Mobile telecoms provider O2 took a rival 3G service provider to court over comparative advertising. But once again a Chancery Judge refused to grant an injunction to ban ‘knocking copy.’
MM02 and 3
The Chancery Division of the High Court of Justice London
Chancery Judge Nicholas Pumfrey handed down judgment on an application by 02 for an urgent, interim injunction preventing further use of an advertising campaign for Hutchison's "3" 3G mobile telecommunications service.
Under the spotlight was TV advertising which compared 3's Pre-pay pay as you go tariff with the equivalent from MM02. The 3 advertisement featured "bubble" imagery, with the number 3 moving across the screen leaving a trail of bubbles and opening shots with larger, more threatening, red-coloured bubbles to the sound of bubbling liquid.
Multiple 02 trademark registrations
In court, 02 claimed that 3's advertisement was a trademark infringement. It referred to no less than 17 trademark registrations in the name of MM02, all of which featured varying images of bubbles.
All of the registrations were in respect of telecommunications services and 02 argued that the images in the 3 advertisement were "similar" to these registrations.
As a matter of law, if this was correct and it was also the case that 3's use of similar imagery created "a likelihood of confusion or association" with 02's registered marks, they would have a clear prima facie case of trademark infringement against 3. As such they would stand a very good chance of getting the interim injunction that they requested unless 3 could take advantage of the defence which was available to them under the Trade Marks Act 1994 section 10(6).

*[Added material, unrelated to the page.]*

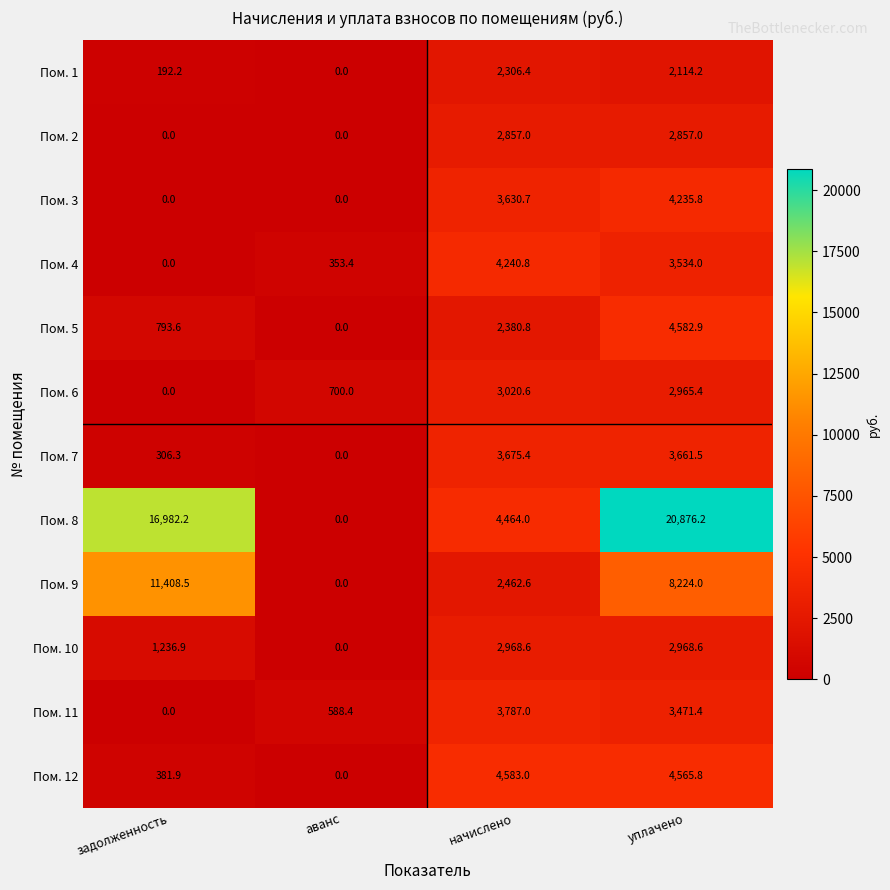

What is the sum of all Пом. 8 values?

42322.4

The effect of this is that even if on the face of it there is a trade mark infringement, it will be a complete defence for 3 to show that the 02 branding was referred to for the purposes of comparative advertising. Even then, the defence might not work. This is because it will not be available to 3 if the advertising can be shown to be "contrary to honest commercial practices" or detrimental to or taking unfair advantage of 02 registered trade marks.
"Grossly misleading" allegation
So 3 duly ran the "comparative advertising" section 10(6) defence. 02 countered with a forceful argument that the price comparison in the ad was "grossly misleading" and that accordingly the ad was contrary to honest commercial practices, thus disallowing 3 from using the defence.
"Weak case" finding
In order for an injunction to be granted at this early stage in the proceedings, 02 had to persuade the Judge that there was least a "serious issue to be tried" on trade mark infringement. The Judge held that on the materials in front of him, the case in trade mark infringement was weak.
Hutchison did not even have to deal with an argument as to the advertising being contrary to honest commercial practices unless the Judge was persuaded that there was a serious issue as to whether 3 was using branding which was "similar" to the 02 trademark and that this created a likelihood of confusion or association between the advertisement and the 02 brands.
On this aspect, the Judge held that the case as to confusion was weak, with no evidence of confusion to speak of.
As regards the allegation that the advertisement was "contrary to honest commercial practices", there was little evidence of dishonesty and the court was unwilling to say that 3 was indulging in anything other than honest practices.
In the circumstances and particularly bearing in mind that if the advertisement was allowed to continue being screened, any damage caused would be small, the court held that the case in trademark infringement was either not really arguable or that there was an arguable defence.
Accordingly the injunction application was refused.
Why this matters:
Yet again the courts have refused to grant an injunction on grounds of trademark infringement in a comparative advertising case, whilst similar advertising has met with a very different fate in front of the Advertising Standards Authority. A week before this case went to court, the ASA upheld all but one of nine complaints against 3 by 02 and T‑mobile, and it is quite clear that having to prove not only a "likelihood of confusion or association" but also "dishonest commercial practices" creates a very high barrier for any advertiser looking for court orders to stop its competitor carrying its branding in knocking copy.